'''

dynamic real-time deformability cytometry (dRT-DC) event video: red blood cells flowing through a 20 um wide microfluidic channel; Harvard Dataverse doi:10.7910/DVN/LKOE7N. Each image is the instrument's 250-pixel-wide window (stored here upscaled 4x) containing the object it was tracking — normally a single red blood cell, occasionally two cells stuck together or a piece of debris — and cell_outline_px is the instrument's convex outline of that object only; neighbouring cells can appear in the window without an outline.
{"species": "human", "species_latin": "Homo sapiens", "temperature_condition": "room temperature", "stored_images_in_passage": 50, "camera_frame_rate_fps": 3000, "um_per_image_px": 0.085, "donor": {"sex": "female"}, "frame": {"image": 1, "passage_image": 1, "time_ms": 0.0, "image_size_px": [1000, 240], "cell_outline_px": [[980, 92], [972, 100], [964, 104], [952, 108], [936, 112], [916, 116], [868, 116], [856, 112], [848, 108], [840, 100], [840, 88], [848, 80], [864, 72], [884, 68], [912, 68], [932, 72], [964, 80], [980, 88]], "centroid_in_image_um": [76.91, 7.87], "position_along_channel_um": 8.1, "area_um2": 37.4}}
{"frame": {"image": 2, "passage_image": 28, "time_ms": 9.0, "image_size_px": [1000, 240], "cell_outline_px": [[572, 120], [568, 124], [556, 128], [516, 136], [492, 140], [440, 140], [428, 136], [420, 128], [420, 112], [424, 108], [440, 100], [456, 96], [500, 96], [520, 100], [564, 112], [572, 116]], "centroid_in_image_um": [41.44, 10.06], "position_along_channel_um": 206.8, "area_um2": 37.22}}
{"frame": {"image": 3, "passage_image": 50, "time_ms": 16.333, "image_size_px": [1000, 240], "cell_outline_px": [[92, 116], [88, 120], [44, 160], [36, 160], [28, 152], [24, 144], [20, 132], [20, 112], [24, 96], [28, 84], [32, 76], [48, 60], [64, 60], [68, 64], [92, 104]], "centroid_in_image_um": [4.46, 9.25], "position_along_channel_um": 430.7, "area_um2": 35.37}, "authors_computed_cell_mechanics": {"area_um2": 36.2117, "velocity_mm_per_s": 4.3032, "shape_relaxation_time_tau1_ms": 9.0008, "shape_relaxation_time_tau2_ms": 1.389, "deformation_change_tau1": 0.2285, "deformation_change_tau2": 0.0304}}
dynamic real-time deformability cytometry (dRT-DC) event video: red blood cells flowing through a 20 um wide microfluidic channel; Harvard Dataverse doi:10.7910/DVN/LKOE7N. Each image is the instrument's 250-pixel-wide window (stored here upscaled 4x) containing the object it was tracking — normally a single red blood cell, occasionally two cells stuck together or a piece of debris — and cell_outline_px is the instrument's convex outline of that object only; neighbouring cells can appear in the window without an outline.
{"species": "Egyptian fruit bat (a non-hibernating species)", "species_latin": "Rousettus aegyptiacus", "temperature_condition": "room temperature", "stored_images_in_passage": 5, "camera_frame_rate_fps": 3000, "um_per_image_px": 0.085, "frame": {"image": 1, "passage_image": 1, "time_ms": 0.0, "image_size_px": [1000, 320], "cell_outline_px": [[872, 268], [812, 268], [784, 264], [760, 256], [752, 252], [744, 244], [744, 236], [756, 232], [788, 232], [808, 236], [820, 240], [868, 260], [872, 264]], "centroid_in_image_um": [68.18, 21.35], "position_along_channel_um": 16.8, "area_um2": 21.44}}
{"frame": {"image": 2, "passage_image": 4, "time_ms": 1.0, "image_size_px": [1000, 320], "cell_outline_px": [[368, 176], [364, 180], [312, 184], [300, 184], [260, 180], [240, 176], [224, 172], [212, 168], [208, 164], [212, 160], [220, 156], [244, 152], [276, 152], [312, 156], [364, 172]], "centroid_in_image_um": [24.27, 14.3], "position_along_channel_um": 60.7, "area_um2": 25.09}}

'''

Your task is to extract all of the records exactly.

TASK OUTPUT
dynamic real-time deformability cytometry (dRT-DC) event video: red blood cells flowing through a 20 um wide microfluidic channel; Harvard Dataverse doi:10.7910/DVN/LKOE7N. Each image is the instrument's 250-pixel-wide window (stored here upscaled 4x) containing the object it was tracking — normally a single red blood cell, occasionally two cells stuck together or a piece of debris — and cell_outline_px is the instrument's convex outline of that object only; neighbouring cells can appear in the window without an outline.
{"species": "human", "species_latin": "Homo sapiens", "temperature_condition": "room temperature", "stored_images_in_passage": 50, "camera_frame_rate_fps": 3000, "um_per_image_px": 0.085, "donor": {"sex": "female"}, "frame": {"image": 1, "passage_image": 1, "time_ms": 0.0, "image_size_px": [1000, 240], "cell_outline_px": [[980, 92], [972, 100], [964, 104], [952, 108], [936, 112], [916, 116], [868, 116], [856, 112], [848, 108], [840, 100], [840, 88], [848, 80], [864, 72], [884, 68], [912, 68], [932, 72], [964, 80], [980, 88]], "centroid_in_image_um": [76.91, 7.87], "position_along_channel_um": 8.1, "area_um2": 37.4}}
{"frame": {"image": 2, "passage_image": 28, "time_ms": 9.0, "image_size_px": [1000, 240], "cell_outline_px": [[572, 120], [568, 124], [556, 128], [516, 136], [492, 140], [440, 140], [428, 136], [420, 128], [420, 112], [424, 108], [440, 100], [456, 96], [500, 96], [520, 100], [564, 112], [572, 116]], "centroid_in_image_um": [41.44, 10.06], "position_along_channel_um": 206.8, "area_um2": 37.22}}
{"frame": {"image": 3, "passage_image": 50, "time_ms": 16.333, "image_size_px": [1000, 240], "cell_outline_px": [[92, 116], [88, 120], [44, 160], [36, 160], [28, 152], [24, 144], [20, 132], [20, 112], [24, 96], [28, 84], [32, 76], [48, 60], [64, 60], [68, 64], [92, 104]], "centroid_in_image_um": [4.46, 9.25], "position_along_channel_um": 430.7, "area_um2": 35.37}, "authors_computed_cell_mechanics": {"area_um2": 36.2117, "velocity_mm_per_s": 4.3032, "shape_relaxation_time_tau1_ms": 9.0008, "shape_relaxation_time_tau2_ms": 1.389, "deformation_change_tau1": 0.2285, "deformation_change_tau2": 0.0304}}
dynamic real-time deformability cytometry (dRT-DC) event video: red blood cells flowing through a 20 um wide microfluidic channel; Harvard Dataverse doi:10.7910/DVN/LKOE7N. Each image is the instrument's 250-pixel-wide window (stored here upscaled 4x) containing the object it was tracking — normally a single red blood cell, occasionally two cells stuck together or a piece of debris — and cell_outline_px is the instrument's convex outline of that object only; neighbouring cells can appear in the window without an outline.
{"species": "Egyptian fruit bat (a non-hibernating species)", "species_latin": "Rousettus aegyptiacus", "temperature_condition": "room temperature", "stored_images_in_passage": 5, "camera_frame_rate_fps": 3000, "um_per_image_px": 0.085, "frame": {"image": 1, "passage_image": 1, "time_ms": 0.0, "image_size_px": [1000, 320], "cell_outline_px": [[872, 268], [812, 268], [784, 264], [760, 256], [752, 252], [744, 244], [744, 236], [756, 232], [788, 232], [808, 236], [820, 240], [868, 260], [872, 264]], "centroid_in_image_um": [68.18, 21.35], "position_along_channel_um": 16.8, "area_um2": 21.44}}
{"frame": {"image": 2, "passage_image": 4, "time_ms": 1.0, "image_size_px": [1000, 320], "cell_outline_px": [[368, 176], [364, 180], [312, 184], [300, 184], [260, 180], [240, 176], [224, 172], [212, 168], [208, 164], [212, 160], [220, 156], [244, 152], [276, 152], [312, 156], [364, 172]], "centroid_in_image_um": [24.27, 14.3], "position_along_channel_um": 60.7, "area_um2": 25.09}}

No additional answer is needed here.